Capacitive touchscreens primarily use an indium tin oxide (ITO) coating that is patterned onto a thin glass surface, forming a conductive layer. When a user touches it, the electrical pattern is interrupted and interpreted as a command by the underlying computer. This approach currently dominates the smartphone and tablet market. Capacitive screens are the default choice when multiple touchpoints are required in a relatively small screen size. Replacements are being sought because our source of indium is limited and rising in cost.
Resistive touchscreens are comprised of a top layer of polythene and a bottom layer of glass, separated by insulating dots. The primary advantage is that these are much cheaper to manufacture than capacitive screens, and this cost differential is amplified as the screen size grows larger. Because commands are based on pressure, it can entertain both finger and non-finger contact, such as a gloved hand or stylus. These are primarily used in GPS systems, digital cameras and large touchscreen displays. There are two primary disadvantages here: the top plastic layer is susceptible to being scratched, and touch is generally limited to a single point of contact, whereas capacitive touchscreens can enable up to ten points of contact.
Infrared sensors use LEDs to detect a change of light when touched. They’re useful in outdoor environments due to their high level of resistance to contaminants, easy to maintain and boast a long lifespan. They’re often used in ATMs, outdoor kiosks and factory touchscreen applications. There’s no limit on input materials, so even a hand clothed in a heavy work glove can manipulate the controls. It doesn’t require patterning on the glass like capacitive touchscreens do, so infrared screens are inherently stronger. However, its performance can be negatively impacted by bright sunlight and it isn’t generally suitable for smaller screens.
SAW screens have some of the best image clarity, resolution and light transmission of any touchscreen tech. It has a long lifespan and is commonly used in high-traffic indoor environments like public information kiosks and computer-based training scenarios. It isn’t well-suited for outdoor use: surface scratches and contaminants like water, dirt or insects can substantially decrease performance.
Where Tech is Headed
Three priorities dominate the current evolution of touchscreen technology. The first is a touchless approach that relies on optical sensors to capture motions. Humans naturally gesture to manipulate their environment, and as optics enable us to manage smartphone, PC and automotive controls by using wrist and finger movements in the air, our interaction with technology becomes more seamless. This promises significant leaps forward in augmented reality and virtual reality (AR/VR) environments, where decreasing the need to interact with physical objects substantially increases the number of applications we can employ.
The second area of development is large screens that can accommodate multiple users simultaneously in both indoor and outdoor environments. Moving beyond even a ten-point display system can noticeably increase the possibilities of any collaborative environment, from educational and training methods to virtual, remote manipulation of equipment in space by a team of users. Developers are grappling with several challenges, such as increased size (without sacrificing capability or increasing cost beyond affordability), the flexibility to be used in both indoor and outdoor environments without experiencing decreased performance and entertaining dozens or even hundreds of touchpoints without command confusion.

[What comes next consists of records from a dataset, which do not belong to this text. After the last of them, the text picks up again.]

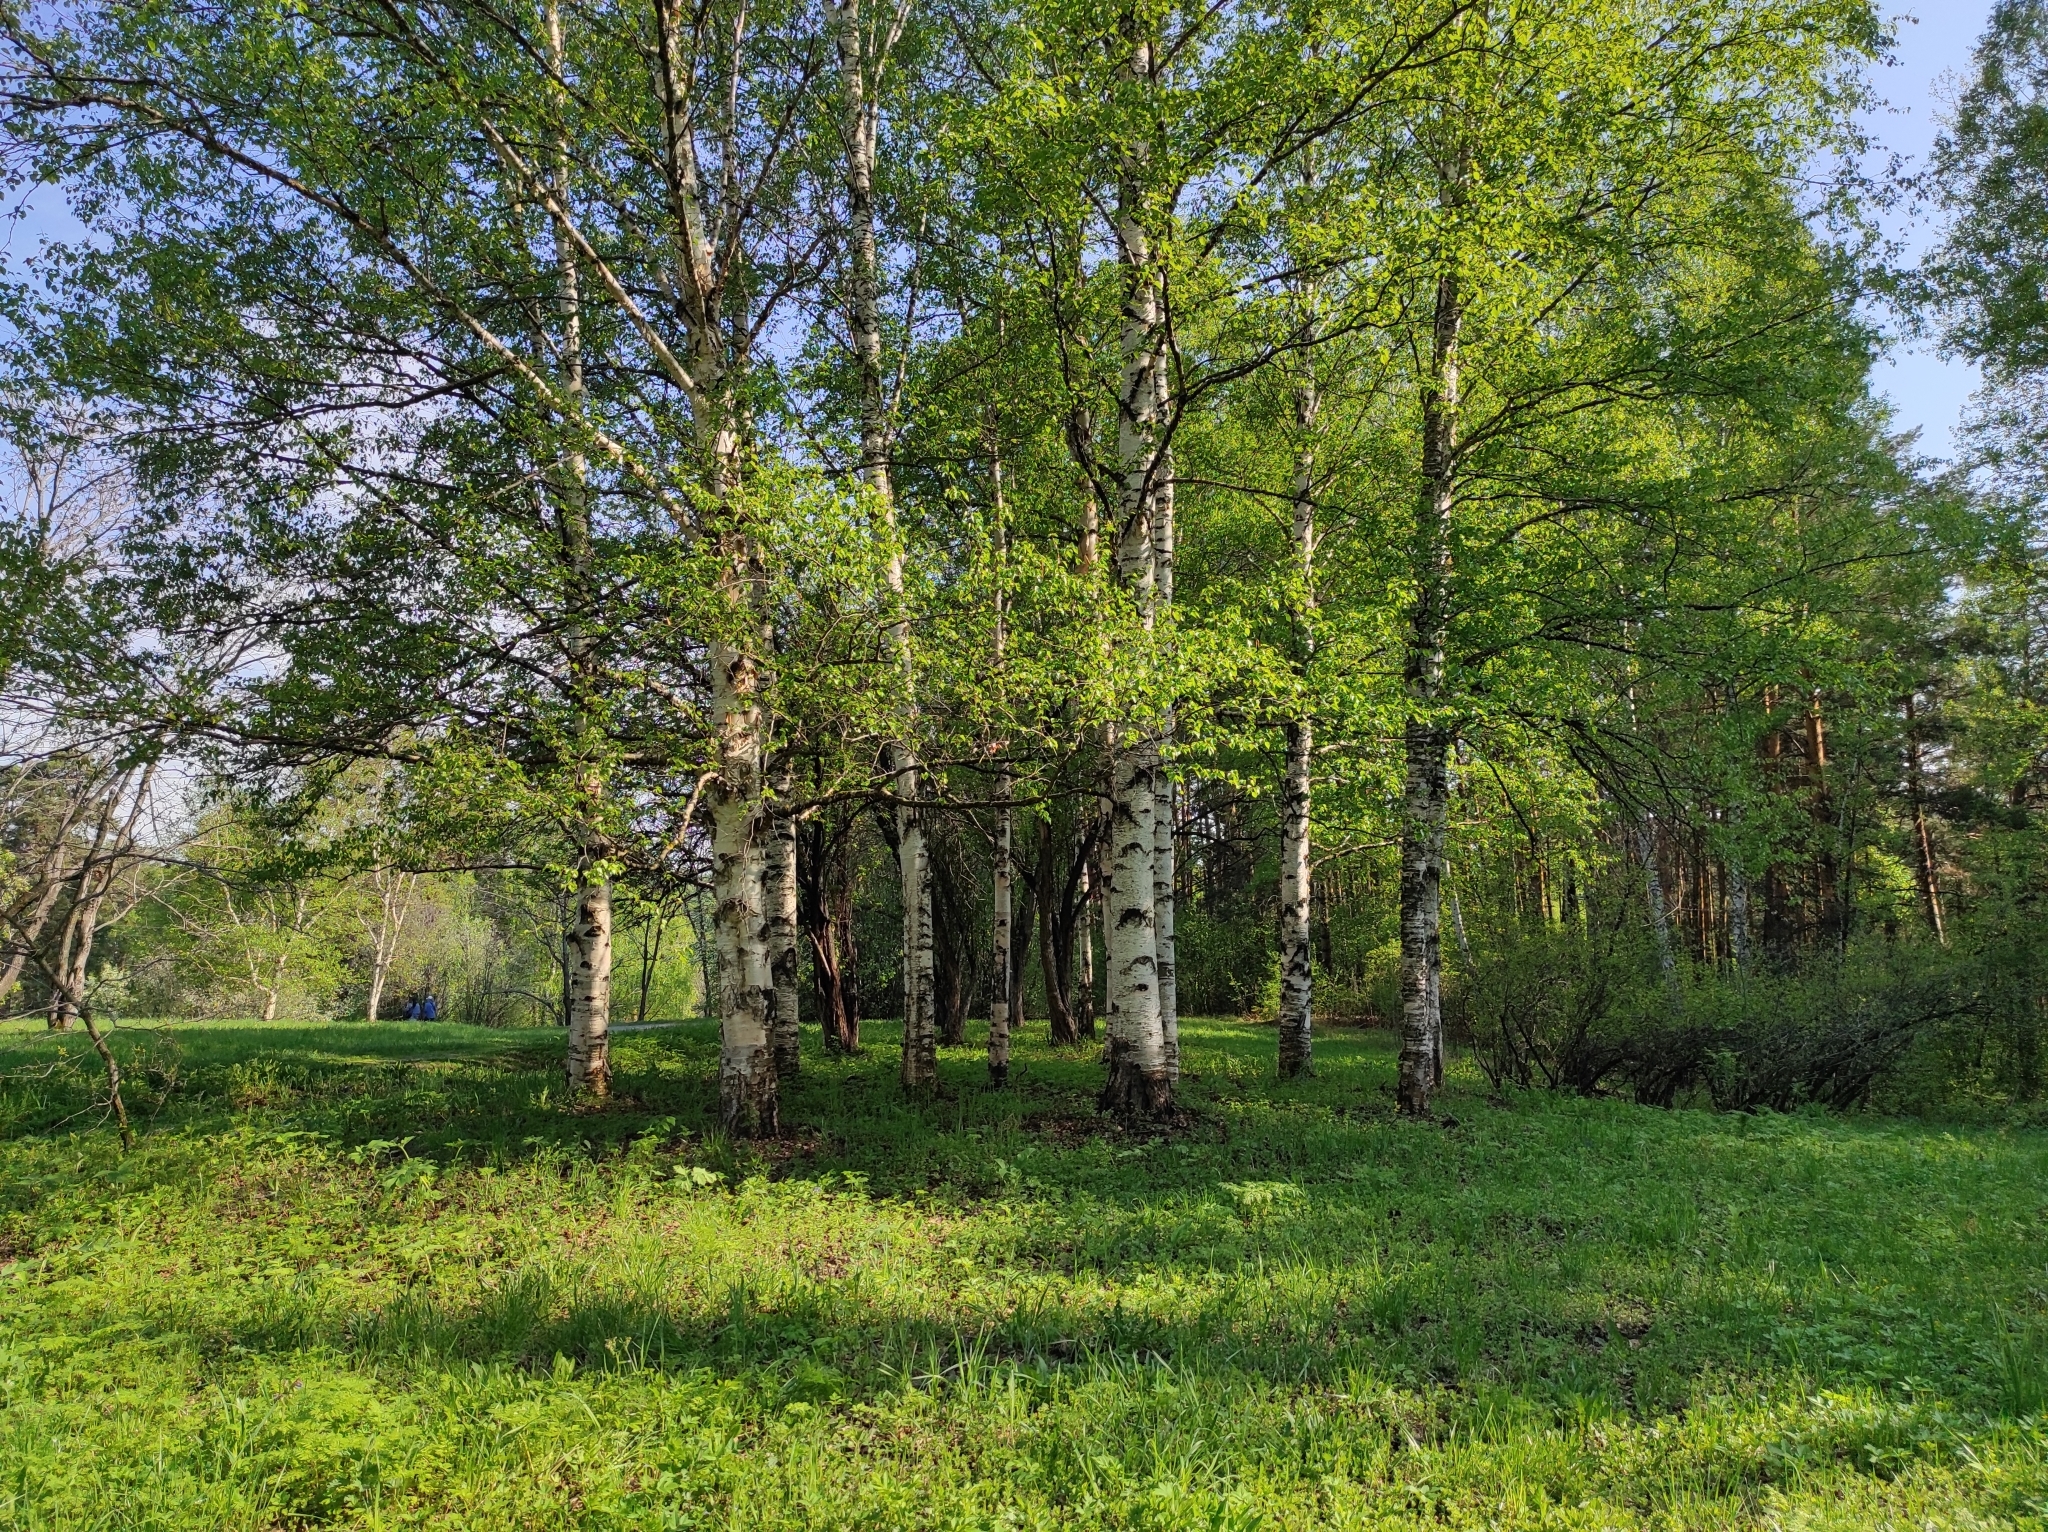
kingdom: Plantae
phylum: Tracheophyta
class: Magnoliopsida
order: Fagales
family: Betulaceae
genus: Betula
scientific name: Betula pendula
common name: Silver birch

Finally, scientists are experimenting with using ultrasound to generate a virtual surface of acoustic radiation above a screen. This offers numerous benefits, one of which is increased hygiene by lowering physical touch requirements. In a post-COVID world, the advantage this provides cannot be overstated. This tech would also adapt for some of the limitations of optical technology, such as areas where strong sunlight is present or where steam or other environmental contaminants could diminish an optical sensor’s sensitivity.
The Present Versus the Future
Each of the four primary touchscreen technologies has various advantages and disadvantages. The current goals of innovation and evolution include marrying these benefits while decreasing cost and improving functionality in all environments. Multiple users will soon be able to interact with large screens, and AR/VR technology will continue to increase in functionality.